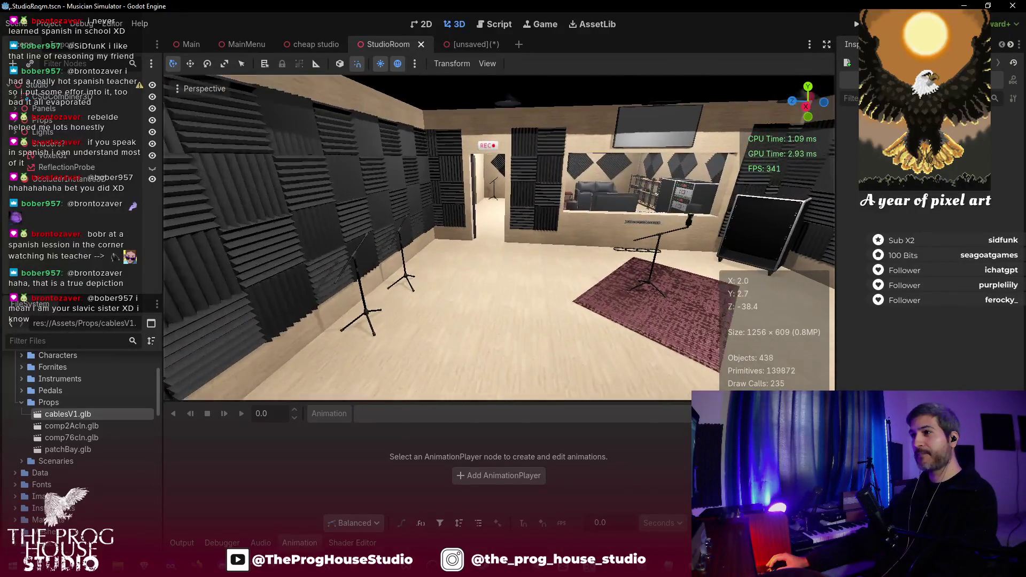
{"action": "key", "text": "w"}
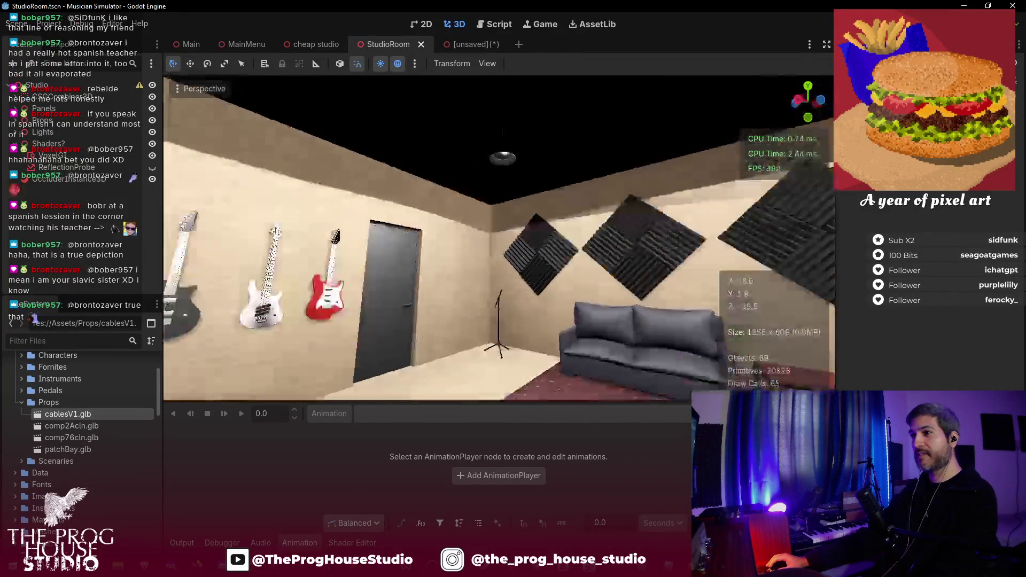
{"action": "key", "text": "w"}
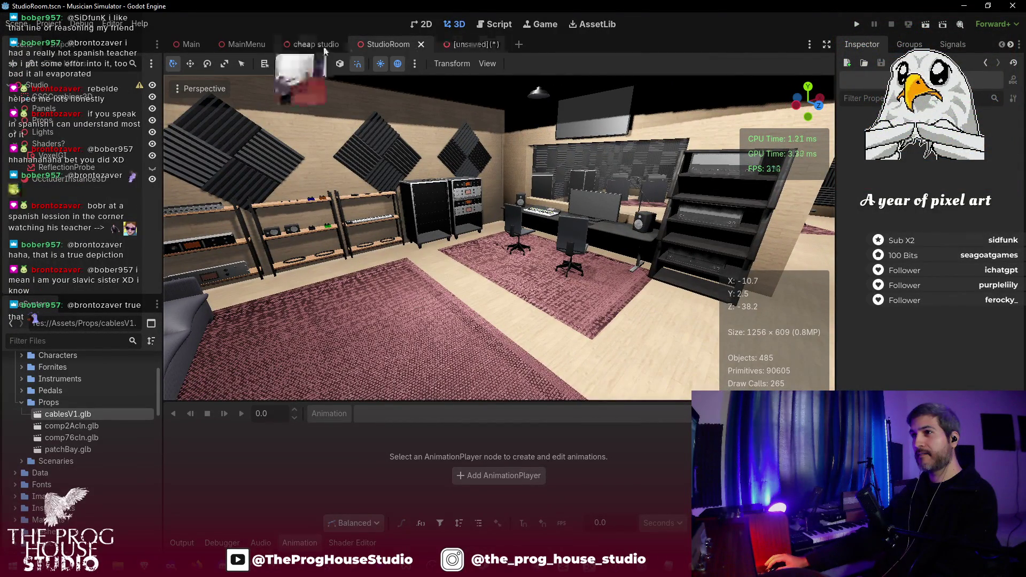
- Switch to the cheap studio scene and turn off Half Resolution in the Perspective menu
{"action": "left_click", "coordinate": [320, 45]}
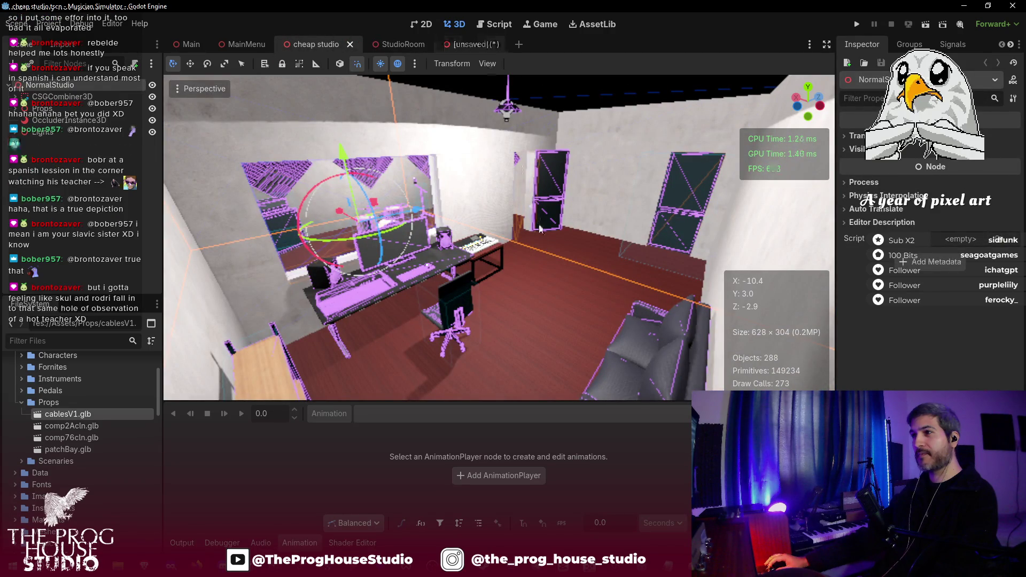
{"action": "key", "text": "s"}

• [WHAT THIS TASK INVOLVES]: Would you repeat the entries exactly, but with no pictures?

• [SOLUTION FOR THIS EXERCISE]:
{"action": "key", "text": "w"}
{"action": "key", "text": "w"}
- Switch to the cheap studio scene and turn off Half Resolution in the Perspective menu
{"action": "left_click", "coordinate": [320, 45]}
{"action": "key", "text": "s"}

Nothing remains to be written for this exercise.